> **WHAT THIS TASK INVOLVES**: In the data below, locate each line with the word "pixels" and list it.

------------------------------------

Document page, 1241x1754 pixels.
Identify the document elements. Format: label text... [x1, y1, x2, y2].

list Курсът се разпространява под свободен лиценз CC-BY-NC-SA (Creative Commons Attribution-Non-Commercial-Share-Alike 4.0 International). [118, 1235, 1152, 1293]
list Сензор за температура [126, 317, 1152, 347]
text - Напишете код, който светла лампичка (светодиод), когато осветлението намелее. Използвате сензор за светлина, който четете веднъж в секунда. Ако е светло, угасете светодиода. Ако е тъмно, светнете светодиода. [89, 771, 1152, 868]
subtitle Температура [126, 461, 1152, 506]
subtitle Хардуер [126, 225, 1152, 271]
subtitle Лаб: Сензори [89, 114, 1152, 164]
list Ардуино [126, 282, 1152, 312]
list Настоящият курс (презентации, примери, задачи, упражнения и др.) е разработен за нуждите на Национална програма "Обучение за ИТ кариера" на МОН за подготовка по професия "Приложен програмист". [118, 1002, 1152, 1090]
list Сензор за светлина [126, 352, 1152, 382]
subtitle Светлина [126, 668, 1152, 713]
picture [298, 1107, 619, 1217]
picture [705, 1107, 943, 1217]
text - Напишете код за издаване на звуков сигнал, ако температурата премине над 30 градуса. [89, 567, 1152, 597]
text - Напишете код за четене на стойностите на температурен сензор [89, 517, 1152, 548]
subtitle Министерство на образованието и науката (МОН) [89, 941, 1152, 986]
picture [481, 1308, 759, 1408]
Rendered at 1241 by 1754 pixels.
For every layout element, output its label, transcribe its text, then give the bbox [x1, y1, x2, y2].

------------------------------------

> **RESPONSE**:
Document page, 1241x1754 pixels.
Rendered at 1241 by 1754 pixels.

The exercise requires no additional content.